Data for review:

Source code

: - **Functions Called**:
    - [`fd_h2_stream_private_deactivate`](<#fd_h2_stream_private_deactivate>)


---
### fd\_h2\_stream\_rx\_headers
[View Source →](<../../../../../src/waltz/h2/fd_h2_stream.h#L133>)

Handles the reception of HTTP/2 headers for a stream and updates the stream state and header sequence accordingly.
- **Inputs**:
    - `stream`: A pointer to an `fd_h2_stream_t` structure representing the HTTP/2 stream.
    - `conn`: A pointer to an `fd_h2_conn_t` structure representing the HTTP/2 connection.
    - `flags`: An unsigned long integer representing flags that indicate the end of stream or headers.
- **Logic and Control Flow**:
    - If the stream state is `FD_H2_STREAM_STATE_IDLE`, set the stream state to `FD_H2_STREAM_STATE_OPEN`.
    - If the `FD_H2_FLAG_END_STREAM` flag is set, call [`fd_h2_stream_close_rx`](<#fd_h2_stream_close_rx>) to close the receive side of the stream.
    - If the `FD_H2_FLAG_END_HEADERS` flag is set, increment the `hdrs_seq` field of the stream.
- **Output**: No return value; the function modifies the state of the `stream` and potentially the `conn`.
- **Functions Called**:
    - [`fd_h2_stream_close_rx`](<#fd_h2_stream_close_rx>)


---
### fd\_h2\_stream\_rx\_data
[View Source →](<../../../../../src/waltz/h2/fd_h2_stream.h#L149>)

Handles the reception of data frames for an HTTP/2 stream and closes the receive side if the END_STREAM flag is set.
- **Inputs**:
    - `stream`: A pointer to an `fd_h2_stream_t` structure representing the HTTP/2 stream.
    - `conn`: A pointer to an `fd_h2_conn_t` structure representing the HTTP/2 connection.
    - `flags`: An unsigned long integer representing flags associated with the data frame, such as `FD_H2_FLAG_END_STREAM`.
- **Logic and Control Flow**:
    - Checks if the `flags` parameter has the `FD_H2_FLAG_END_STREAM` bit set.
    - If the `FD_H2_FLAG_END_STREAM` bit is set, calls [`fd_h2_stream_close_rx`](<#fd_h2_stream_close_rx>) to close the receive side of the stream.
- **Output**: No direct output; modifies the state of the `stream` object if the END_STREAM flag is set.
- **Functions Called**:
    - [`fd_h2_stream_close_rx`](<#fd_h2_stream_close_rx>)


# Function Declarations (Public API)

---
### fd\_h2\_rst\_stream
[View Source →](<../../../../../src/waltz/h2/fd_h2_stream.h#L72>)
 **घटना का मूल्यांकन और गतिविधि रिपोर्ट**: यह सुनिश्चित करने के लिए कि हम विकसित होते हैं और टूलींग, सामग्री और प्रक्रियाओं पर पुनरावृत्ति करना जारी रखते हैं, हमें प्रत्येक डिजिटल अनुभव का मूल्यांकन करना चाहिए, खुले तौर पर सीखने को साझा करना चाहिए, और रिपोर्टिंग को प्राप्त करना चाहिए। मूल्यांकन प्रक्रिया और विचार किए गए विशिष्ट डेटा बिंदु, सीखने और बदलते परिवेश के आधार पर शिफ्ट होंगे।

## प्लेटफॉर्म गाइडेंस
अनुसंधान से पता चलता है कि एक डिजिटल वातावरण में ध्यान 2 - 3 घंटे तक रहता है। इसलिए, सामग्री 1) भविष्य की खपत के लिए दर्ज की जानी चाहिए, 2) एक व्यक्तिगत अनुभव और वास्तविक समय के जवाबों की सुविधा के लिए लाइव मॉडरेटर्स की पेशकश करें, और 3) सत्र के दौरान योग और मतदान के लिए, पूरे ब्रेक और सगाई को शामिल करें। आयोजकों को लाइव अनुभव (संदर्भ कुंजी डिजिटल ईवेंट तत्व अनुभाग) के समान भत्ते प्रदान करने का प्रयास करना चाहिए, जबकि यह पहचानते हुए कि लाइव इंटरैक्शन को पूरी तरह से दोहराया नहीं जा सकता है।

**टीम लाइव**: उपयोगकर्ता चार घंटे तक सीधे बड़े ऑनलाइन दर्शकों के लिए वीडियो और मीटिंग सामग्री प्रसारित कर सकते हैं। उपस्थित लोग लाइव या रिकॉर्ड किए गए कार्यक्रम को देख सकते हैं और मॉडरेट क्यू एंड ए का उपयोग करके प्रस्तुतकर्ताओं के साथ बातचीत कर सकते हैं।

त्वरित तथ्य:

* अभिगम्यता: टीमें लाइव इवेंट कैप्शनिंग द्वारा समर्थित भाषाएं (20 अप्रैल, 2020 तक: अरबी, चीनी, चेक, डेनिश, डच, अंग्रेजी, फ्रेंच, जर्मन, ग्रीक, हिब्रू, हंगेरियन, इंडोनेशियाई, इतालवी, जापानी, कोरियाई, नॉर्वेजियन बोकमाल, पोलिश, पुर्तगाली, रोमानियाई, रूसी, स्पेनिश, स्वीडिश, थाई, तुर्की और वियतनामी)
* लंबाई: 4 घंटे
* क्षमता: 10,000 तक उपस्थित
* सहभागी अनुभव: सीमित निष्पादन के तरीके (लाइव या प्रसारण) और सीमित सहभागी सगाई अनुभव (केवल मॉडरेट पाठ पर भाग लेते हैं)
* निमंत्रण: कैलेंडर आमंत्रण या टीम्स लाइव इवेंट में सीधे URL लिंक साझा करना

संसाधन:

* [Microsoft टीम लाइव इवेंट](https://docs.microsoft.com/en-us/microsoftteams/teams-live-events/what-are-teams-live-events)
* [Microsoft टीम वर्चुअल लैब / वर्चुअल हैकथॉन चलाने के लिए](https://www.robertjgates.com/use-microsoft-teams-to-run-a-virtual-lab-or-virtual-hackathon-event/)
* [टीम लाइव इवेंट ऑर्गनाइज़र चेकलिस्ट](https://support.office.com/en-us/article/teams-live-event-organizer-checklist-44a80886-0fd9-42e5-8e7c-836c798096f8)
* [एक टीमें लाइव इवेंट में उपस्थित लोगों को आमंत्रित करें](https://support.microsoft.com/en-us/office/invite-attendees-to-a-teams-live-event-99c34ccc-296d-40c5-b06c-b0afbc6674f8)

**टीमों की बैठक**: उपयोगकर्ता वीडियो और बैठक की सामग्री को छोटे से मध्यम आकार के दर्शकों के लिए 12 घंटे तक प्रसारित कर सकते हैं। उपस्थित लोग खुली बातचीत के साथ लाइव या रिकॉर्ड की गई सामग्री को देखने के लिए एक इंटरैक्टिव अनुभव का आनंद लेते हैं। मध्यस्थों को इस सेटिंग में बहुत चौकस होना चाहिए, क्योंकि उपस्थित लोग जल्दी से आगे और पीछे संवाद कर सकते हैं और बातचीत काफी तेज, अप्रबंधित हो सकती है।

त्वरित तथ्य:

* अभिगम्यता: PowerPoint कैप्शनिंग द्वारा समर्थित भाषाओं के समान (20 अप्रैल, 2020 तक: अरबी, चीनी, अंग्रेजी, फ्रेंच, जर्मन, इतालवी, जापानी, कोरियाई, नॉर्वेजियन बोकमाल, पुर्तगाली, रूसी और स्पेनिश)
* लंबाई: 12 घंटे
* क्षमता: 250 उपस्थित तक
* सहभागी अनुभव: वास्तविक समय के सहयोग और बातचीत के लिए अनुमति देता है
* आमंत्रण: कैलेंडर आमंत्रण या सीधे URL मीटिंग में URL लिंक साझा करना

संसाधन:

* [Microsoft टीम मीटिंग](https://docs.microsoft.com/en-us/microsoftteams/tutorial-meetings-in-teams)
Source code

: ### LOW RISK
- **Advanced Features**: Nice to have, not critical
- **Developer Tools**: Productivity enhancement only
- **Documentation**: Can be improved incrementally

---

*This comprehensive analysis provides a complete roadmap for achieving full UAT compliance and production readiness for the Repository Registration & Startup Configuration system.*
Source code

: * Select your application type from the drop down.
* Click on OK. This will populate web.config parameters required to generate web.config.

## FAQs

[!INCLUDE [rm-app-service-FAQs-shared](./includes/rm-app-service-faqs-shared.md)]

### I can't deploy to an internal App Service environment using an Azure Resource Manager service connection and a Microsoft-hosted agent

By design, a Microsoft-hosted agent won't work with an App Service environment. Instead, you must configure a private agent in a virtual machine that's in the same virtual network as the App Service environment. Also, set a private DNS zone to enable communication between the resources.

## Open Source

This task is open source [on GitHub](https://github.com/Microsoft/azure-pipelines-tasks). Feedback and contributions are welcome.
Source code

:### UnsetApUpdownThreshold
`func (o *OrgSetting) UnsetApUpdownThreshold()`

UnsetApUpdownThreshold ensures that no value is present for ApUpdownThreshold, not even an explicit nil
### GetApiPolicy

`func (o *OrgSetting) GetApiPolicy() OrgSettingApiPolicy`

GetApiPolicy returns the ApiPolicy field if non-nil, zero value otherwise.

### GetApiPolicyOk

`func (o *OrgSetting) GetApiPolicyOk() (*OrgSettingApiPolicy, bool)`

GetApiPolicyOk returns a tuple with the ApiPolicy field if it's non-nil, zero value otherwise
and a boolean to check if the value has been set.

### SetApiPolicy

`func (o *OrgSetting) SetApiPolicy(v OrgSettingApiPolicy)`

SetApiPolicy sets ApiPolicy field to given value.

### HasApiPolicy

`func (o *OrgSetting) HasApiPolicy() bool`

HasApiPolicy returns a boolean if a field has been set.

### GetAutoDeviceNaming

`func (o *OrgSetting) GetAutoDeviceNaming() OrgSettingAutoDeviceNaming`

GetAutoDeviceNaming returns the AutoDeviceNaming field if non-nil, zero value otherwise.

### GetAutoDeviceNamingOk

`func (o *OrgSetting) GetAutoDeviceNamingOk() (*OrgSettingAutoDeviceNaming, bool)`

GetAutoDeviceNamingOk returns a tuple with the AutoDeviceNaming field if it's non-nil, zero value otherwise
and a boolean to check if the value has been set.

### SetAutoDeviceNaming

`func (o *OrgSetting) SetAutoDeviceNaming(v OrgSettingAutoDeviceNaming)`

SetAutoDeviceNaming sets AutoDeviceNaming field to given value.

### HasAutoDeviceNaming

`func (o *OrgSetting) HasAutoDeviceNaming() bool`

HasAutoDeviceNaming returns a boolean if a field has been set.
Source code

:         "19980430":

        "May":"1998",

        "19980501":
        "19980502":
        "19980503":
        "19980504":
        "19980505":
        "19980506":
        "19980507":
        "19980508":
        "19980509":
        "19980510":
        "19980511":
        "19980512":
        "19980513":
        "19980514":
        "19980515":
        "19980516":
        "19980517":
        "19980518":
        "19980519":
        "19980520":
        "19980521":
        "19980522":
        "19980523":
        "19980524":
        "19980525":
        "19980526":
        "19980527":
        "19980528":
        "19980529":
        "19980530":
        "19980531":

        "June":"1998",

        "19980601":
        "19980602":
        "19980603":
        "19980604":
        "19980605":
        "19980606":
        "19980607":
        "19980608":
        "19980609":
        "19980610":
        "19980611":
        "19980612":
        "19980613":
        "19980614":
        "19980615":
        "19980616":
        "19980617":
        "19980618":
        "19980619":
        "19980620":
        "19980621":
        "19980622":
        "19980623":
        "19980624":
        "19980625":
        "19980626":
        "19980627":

Problem to work on:
Copy every line of the material in which the word "long" occurs.

Answer section:
    - `flags`: An unsigned long integer representing flags that indicate the end of stream or headers.
    - `flags`: An unsigned long integer representing flags associated with the data frame, such as `FD_H2_FLAG_END_STREAM`.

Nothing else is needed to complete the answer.